まず鉱物学というと、標本片手にという想像をなさるかもしれないが、私の関心はX線で決めた結晶構造を使ってエネルギー計算をしたり、結晶構造を理解するために可視化を図ったりと、コンピュータの利用が欠かせない。
研究結果を自分だけでなく他の人も対話的に検証できるコンピュータシステムを開発したいという方向に変わってきたためである。
ちょうどマイクロコンピュータが出てきた頃で、自分でシステムを組み立てることができるのも魅力だった。
[大学から企業へ]そこでチャンスがあったので、石油会社の中央研究所に転職した。ここではそれまでのマイクロコンピュータシステム開発の経験が役に立って、ボアホール(地面に垂直にボーリングで空けた穴)の外壁の超音波画像から地質構造がわかるように、インタラクティブな画像システムを開発した。
それには、中型コンピュータのPDP11や MicroVAXを使った。
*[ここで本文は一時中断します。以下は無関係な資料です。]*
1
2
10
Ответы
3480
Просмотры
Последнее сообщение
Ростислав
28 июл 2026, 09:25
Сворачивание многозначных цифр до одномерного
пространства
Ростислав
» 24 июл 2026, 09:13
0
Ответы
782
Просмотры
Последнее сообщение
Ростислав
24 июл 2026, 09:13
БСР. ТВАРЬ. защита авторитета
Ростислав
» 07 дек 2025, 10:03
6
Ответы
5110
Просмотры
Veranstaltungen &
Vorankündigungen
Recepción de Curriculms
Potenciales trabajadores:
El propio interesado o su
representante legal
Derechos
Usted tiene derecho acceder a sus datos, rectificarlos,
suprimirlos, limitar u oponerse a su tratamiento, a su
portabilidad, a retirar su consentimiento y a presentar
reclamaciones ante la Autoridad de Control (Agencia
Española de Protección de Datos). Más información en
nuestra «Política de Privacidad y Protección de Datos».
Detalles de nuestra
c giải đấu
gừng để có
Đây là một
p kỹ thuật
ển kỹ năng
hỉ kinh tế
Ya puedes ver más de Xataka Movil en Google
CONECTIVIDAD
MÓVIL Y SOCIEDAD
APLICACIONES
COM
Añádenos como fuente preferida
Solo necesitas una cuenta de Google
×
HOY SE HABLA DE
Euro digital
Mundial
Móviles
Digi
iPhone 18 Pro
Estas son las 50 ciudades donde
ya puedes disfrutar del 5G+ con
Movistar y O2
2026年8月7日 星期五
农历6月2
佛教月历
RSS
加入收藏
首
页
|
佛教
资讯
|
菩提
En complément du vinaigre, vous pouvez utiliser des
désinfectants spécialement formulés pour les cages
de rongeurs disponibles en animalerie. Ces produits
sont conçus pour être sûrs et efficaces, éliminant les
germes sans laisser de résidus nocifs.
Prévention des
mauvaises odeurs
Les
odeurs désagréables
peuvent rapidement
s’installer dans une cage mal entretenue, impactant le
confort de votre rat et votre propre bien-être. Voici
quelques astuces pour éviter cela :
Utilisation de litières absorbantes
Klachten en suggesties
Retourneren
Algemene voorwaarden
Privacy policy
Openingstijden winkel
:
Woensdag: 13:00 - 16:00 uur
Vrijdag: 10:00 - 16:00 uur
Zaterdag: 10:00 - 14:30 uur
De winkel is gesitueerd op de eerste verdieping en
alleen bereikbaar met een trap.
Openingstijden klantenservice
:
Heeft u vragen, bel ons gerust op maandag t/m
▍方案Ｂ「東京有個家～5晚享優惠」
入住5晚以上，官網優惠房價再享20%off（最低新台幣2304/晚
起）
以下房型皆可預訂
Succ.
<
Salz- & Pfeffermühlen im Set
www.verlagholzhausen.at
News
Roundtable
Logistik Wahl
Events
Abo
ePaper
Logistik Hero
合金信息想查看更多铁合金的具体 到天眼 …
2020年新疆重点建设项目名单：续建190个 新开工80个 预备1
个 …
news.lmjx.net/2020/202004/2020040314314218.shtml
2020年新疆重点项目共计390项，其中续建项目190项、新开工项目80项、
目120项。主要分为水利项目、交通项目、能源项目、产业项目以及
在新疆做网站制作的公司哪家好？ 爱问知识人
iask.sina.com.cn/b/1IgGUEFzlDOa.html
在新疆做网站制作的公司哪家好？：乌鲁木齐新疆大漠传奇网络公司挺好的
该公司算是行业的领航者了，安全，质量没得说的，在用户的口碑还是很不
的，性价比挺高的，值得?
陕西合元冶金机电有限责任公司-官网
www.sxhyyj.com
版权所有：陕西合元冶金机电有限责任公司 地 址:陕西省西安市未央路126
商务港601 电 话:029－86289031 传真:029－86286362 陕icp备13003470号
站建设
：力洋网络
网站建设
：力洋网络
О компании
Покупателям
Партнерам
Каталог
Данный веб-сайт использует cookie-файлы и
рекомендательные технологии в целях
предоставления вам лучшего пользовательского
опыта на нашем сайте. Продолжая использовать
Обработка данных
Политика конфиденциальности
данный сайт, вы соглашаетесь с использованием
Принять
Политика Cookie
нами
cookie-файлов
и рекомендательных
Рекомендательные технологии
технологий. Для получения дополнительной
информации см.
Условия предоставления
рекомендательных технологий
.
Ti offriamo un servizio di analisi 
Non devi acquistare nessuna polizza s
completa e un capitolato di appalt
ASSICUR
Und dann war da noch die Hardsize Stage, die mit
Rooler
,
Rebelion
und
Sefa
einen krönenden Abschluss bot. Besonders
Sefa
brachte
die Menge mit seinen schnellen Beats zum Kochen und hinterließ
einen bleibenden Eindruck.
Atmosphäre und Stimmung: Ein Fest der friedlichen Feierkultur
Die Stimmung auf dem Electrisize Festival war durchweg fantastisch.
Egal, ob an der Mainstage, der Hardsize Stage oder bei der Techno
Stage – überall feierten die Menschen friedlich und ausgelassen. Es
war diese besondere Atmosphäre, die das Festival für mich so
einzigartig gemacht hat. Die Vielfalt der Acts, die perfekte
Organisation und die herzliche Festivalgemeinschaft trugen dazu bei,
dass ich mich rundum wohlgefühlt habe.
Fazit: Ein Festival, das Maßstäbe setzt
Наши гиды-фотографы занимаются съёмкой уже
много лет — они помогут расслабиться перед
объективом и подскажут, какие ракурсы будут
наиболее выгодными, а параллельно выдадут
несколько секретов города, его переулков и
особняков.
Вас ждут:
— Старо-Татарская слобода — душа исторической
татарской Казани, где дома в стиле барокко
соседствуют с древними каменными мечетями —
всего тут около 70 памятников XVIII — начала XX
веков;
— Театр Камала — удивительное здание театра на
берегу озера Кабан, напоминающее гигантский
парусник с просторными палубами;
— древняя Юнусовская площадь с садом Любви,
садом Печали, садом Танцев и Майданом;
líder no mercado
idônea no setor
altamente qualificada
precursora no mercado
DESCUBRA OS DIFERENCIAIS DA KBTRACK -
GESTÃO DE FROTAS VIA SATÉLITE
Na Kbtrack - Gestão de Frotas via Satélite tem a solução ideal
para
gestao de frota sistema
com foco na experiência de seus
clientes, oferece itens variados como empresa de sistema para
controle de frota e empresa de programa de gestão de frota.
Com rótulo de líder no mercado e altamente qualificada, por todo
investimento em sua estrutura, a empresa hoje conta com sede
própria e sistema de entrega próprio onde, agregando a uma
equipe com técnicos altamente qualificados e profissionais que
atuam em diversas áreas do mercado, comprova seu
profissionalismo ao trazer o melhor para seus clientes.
そのシステムをトラックに載せ、現場でボアホール内部のイメージを検証できるようにした。
この研究所で8年近く手応えのある時間を過ごした。その間、画像処理の講習会や線形計画法の大学の夜間コースに参加した。ともに、研究所は必要経費として支援してくれた。
[ベンチャー企業へ]しかし、石油産業の衰退という経済環境の変化もあり、50代に入ってからだが、石油産業の未来には見切りをつけた。そこでベンチャー企業への転職を実行。